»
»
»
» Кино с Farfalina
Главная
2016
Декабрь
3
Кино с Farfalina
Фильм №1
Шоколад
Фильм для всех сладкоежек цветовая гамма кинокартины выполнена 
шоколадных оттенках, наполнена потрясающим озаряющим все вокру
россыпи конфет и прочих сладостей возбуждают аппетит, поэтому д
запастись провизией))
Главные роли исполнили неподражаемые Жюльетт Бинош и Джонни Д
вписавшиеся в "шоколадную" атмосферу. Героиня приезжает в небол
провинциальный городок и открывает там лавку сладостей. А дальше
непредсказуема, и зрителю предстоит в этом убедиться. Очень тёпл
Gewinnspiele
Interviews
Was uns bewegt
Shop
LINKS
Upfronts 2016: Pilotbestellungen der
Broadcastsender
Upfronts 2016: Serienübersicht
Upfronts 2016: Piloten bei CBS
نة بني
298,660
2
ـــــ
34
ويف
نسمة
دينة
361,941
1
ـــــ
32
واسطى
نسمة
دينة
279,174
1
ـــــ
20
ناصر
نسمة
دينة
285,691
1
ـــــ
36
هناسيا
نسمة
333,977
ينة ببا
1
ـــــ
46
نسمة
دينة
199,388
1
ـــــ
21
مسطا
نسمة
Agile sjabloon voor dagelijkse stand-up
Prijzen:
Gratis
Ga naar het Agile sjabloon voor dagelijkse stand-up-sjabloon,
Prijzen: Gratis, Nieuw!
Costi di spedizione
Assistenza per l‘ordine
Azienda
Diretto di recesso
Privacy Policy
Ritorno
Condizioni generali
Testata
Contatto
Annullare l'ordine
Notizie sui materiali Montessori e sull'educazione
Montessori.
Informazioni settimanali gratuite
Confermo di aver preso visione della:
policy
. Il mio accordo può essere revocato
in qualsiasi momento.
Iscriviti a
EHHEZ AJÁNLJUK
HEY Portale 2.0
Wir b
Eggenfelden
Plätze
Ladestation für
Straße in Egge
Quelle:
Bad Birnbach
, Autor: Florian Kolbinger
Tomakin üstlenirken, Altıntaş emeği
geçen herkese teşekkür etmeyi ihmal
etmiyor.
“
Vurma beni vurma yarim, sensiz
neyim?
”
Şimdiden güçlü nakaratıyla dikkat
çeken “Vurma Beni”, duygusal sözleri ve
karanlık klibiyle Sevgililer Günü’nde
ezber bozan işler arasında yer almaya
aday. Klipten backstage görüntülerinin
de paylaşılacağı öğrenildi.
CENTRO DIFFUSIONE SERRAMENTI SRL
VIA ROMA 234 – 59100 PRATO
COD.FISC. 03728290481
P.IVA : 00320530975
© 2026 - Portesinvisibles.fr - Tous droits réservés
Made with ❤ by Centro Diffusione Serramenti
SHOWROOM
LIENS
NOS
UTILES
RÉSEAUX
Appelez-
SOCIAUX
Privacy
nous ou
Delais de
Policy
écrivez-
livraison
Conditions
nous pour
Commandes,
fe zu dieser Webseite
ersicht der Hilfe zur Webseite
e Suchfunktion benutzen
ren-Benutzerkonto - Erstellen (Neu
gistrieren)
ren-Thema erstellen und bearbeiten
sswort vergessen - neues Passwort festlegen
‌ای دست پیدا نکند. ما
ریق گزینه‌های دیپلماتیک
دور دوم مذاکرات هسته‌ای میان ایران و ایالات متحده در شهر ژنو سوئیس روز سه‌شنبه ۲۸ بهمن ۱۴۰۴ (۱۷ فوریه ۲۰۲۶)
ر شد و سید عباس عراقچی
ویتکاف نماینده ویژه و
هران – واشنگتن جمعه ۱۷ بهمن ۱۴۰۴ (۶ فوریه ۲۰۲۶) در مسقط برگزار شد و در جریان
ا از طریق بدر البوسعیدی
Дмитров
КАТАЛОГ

* Work to be completed
Rewrite the items as a numbered list, one line per number, without blank lines. Begin at the first line of the items and stop after the line that contains "непредсказуема, и зрителю".

* Output below
1. »
2. »
3. »
4. » Кино с Farfalina
5. Главная
6. 2016
7. Декабрь
8. 3
9. Кино с Farfalina
10. Фильм №1
11. Шоколад
12. Фильм для всех сладкоежек цветовая гамма кинокартины выполнена 
13. шоколадных оттенках, наполнена потрясающим озаряющим все вокру
14. россыпи конфет и прочих сладостей возбуждают аппетит, поэтому д
15. запастись провизией))
16. Главные роли исполнили неподражаемые Жюльетт Бинош и Джонни Д
17. вписавшиеся в "шоколадную" атмосферу. Героиня приезжает в небол
18. провинциальный городок и открывает там лавку сладостей. А дальше
19. непредсказуема, и зрителю предстоит в этом убедиться. Очень тёпл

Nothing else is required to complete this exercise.